How Your Body Turns Inflammation Off
For decades, scientists assumed inflammation simply faded on its own once the threat was gone. That turns out to be wrong. Resolution is an active biochemical process requiring its own set of specialized molecules. Your body produces a family of lipid-derived compounds, collectively called specialized pro-resolving mediators, during the resolution phase. These include molecules known as resolvins, protectins, and maresins, all derived from omega-3 and omega-6 fatty acids.
These resolution signals tell neutrophils to stop flooding into the tissue. They prompt macrophages to switch from a pro-inflammatory mode to a cleanup mode, where they clear dead cells through a process called phagocytosis and release anti-inflammatory signals. When this shutdown process fails or is incomplete, acute inflammation can transition into chronic inflammation, which is one reason researchers are intensely interested in how resolution works at the molecular level.
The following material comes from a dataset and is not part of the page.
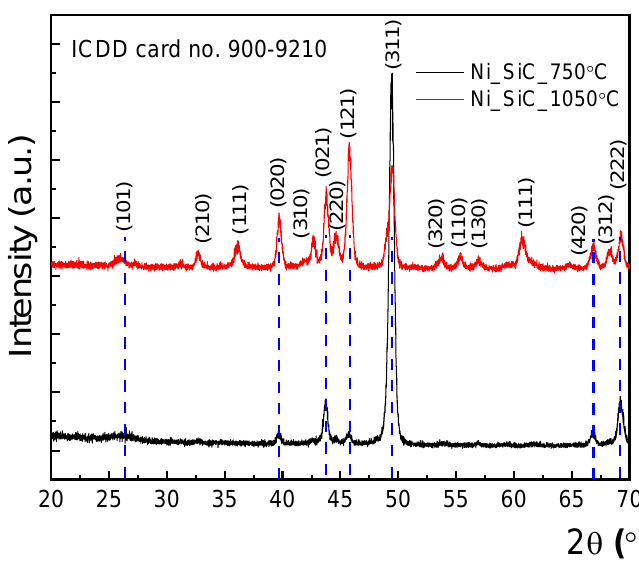
Figure 3. Grazing Incidence X-ray Diffraction (GI-XRD) patterns for the Schottky contact annealed at 750 ◦ (black line) and for the ohmic contact annealed at 1050 ◦ C (red line), respectively. The dashed lines indicate the diffraction peaks position of the Schottky contact besides to the ohmic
Measuring Inflammation in the Body
Because chronic inflammation often produces no visible signs, blood tests are the main way to detect it. The most commonly used marker is C-reactive protein (CRP), a protein produced by the liver that rises when inflammation is present anywhere in the body.
Normal CRP in a healthy adult is below 0.3 mg/dL. Levels between 1.0 and 10.0 mg/dL indicate moderate, systemic inflammation and are commonly seen in autoimmune conditions like rheumatoid arthritis or lupus. Levels above 10.0 mg/dL typically point to acute bacterial or viral infections, and readings above 50.0 mg/dL suggest severe bacterial infection. A more sensitive version of the test, called high-sensitivity CRP, is used specifically to gauge cardiovascular risk: below 1 mg/L is considered low risk, 1 to 3 mg/L moderate, and above 3 mg/L high.
When Inflammation Becomes Dangerous
In rare cases, the inflammatory response itself becomes a threat. Systemic inflammatory response syndrome (SIRS) occurs when inflammation spreads beyond the local injury site and affects the entire body. It’s diagnosed when at least two of the following are present: body temperature above 100.4°F or below 96.8°F, heart rate above 90 beats per minute, respiratory rate above 20 breaths per minute, and an abnormally high or low white blood cell count. SIRS can be triggered by severe infections, major trauma, burns, or pancreatitis, and it requires immediate medical treatment because it can progress to organ failure.
Even outside of emergencies, the cumulative damage from years of low-grade chronic inflammation is substantial. It accelerates plaque buildup in arteries, promotes insulin resistance that leads to type 2 diabetes, and creates a tissue environment where cancerous cells are more likely to thrive. Many of the lifestyle interventions known to reduce disease risk, such as regular exercise, maintaining a healthy weight, eating less processed food, not smoking, and getting adequate sleep, work in part by lowering baseline inflammatory activity in the body.